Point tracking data

[Start of Attachment]

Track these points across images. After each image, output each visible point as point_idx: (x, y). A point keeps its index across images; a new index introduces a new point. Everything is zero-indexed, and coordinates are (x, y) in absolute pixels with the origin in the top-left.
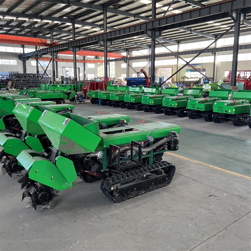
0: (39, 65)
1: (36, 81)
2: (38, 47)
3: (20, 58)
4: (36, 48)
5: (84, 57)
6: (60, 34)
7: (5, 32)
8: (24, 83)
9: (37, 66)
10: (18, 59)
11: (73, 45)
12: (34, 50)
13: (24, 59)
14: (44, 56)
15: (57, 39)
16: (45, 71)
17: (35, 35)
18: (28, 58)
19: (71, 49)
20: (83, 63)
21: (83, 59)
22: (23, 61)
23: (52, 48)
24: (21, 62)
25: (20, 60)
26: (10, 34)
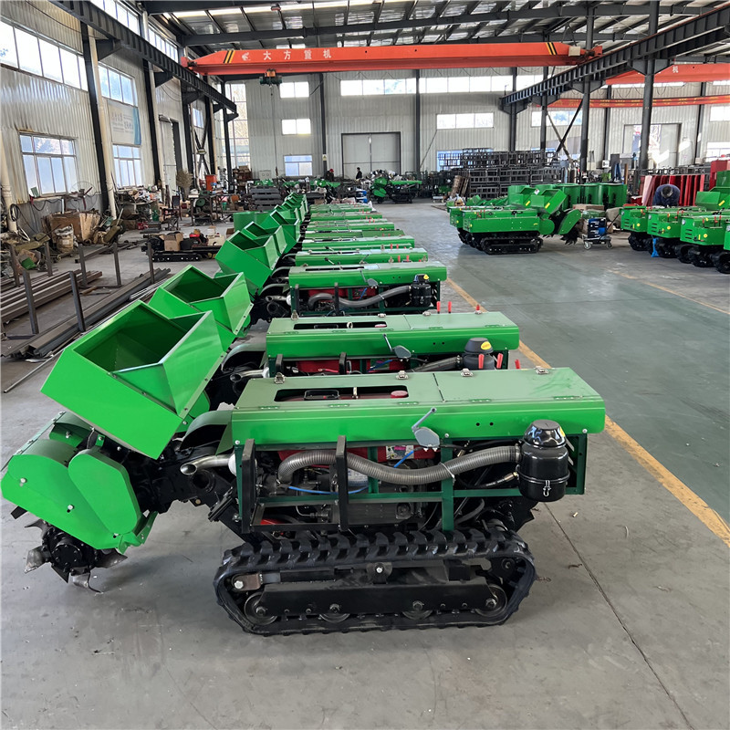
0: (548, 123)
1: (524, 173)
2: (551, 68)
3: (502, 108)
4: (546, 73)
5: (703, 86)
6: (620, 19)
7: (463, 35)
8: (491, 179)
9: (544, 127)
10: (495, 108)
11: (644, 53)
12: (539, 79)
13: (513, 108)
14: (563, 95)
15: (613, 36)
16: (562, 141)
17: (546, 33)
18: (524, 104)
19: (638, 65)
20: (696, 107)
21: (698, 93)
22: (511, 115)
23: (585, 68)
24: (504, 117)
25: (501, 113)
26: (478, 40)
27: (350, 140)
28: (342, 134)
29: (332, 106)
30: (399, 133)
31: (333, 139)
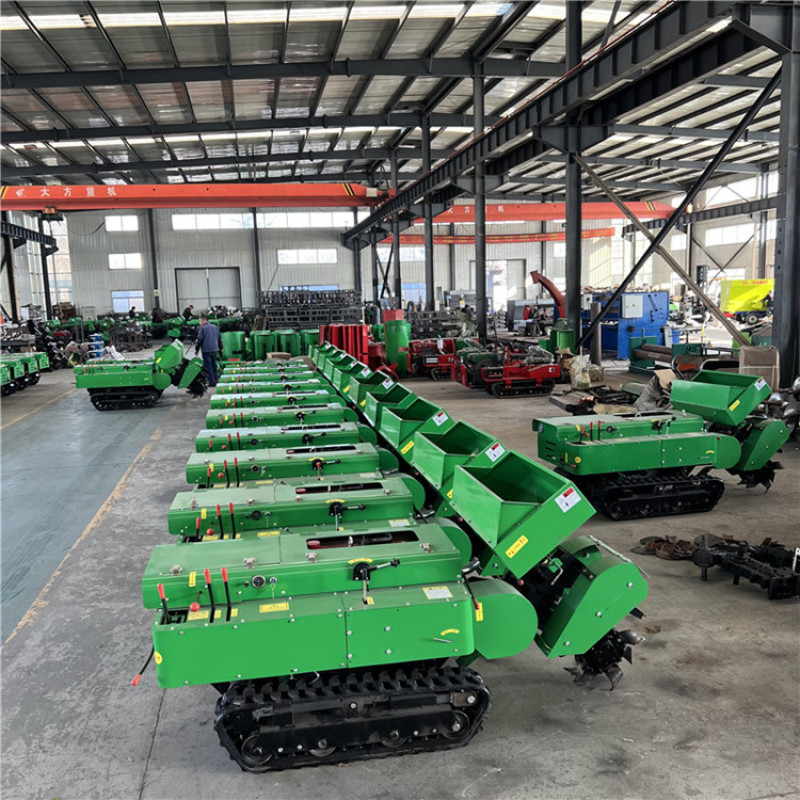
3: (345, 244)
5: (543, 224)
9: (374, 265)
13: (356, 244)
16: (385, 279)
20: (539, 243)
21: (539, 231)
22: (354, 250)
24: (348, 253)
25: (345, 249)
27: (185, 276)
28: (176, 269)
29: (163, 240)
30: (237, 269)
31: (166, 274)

[End of Attachment]
[Start of Attachment]

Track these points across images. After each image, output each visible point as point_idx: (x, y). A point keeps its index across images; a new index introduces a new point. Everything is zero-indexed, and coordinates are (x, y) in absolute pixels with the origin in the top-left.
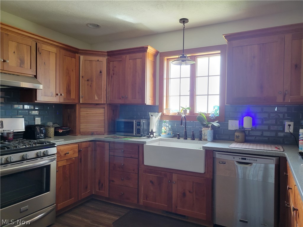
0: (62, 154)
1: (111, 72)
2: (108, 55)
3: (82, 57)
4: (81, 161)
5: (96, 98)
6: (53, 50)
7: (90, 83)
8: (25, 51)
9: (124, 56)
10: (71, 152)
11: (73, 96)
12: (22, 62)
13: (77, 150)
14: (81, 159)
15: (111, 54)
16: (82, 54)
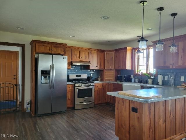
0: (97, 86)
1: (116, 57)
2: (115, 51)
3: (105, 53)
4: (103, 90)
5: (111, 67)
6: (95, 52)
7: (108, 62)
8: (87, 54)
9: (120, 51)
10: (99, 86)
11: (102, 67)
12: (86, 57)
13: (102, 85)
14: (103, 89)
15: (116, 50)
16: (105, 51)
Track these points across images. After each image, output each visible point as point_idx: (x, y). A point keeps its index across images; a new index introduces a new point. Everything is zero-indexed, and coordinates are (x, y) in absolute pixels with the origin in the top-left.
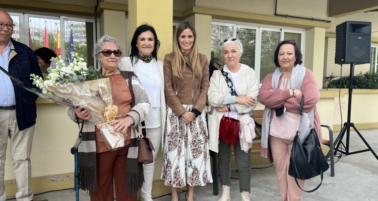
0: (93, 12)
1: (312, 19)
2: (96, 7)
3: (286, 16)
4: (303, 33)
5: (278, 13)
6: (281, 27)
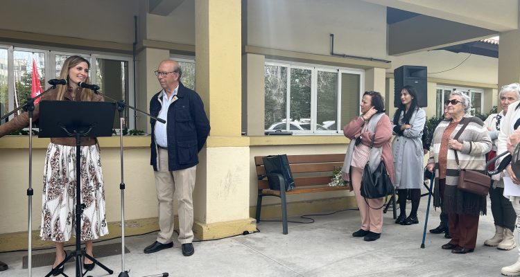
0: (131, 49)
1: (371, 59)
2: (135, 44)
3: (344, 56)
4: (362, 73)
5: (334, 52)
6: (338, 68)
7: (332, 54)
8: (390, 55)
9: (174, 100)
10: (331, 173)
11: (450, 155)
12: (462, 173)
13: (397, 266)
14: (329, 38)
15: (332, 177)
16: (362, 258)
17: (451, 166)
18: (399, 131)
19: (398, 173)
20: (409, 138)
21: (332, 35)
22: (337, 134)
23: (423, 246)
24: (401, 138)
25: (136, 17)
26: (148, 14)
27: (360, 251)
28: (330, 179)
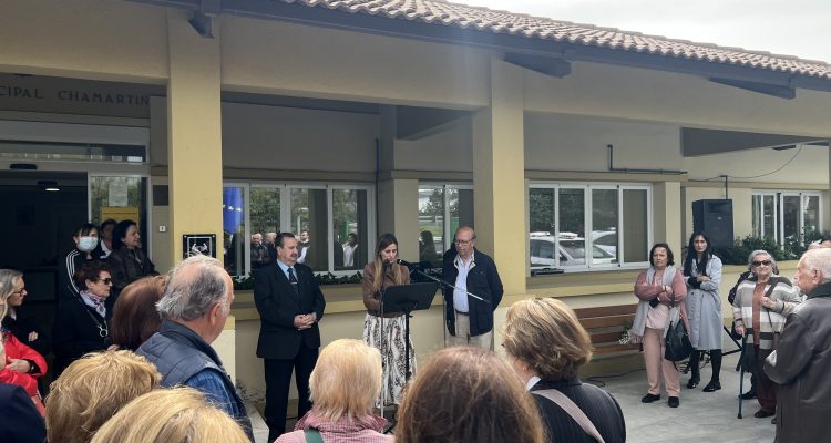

[End of Attachment]

Rewrite the records between the lines holding "7: (332, 54)" and "28: (330, 179)", inclusive, swapping "462" for "426" and leaving everything else the same. Give back only those lines.

*WRITTEN REPLY*.
7: (332, 54)
8: (390, 55)
9: (174, 100)
10: (331, 173)
11: (450, 155)
12: (426, 173)
13: (397, 266)
14: (329, 38)
15: (332, 177)
16: (362, 258)
17: (451, 166)
18: (399, 131)
19: (398, 173)
20: (409, 138)
21: (332, 35)
22: (337, 134)
23: (423, 246)
24: (401, 138)
25: (136, 17)
26: (148, 14)
27: (360, 251)
28: (330, 179)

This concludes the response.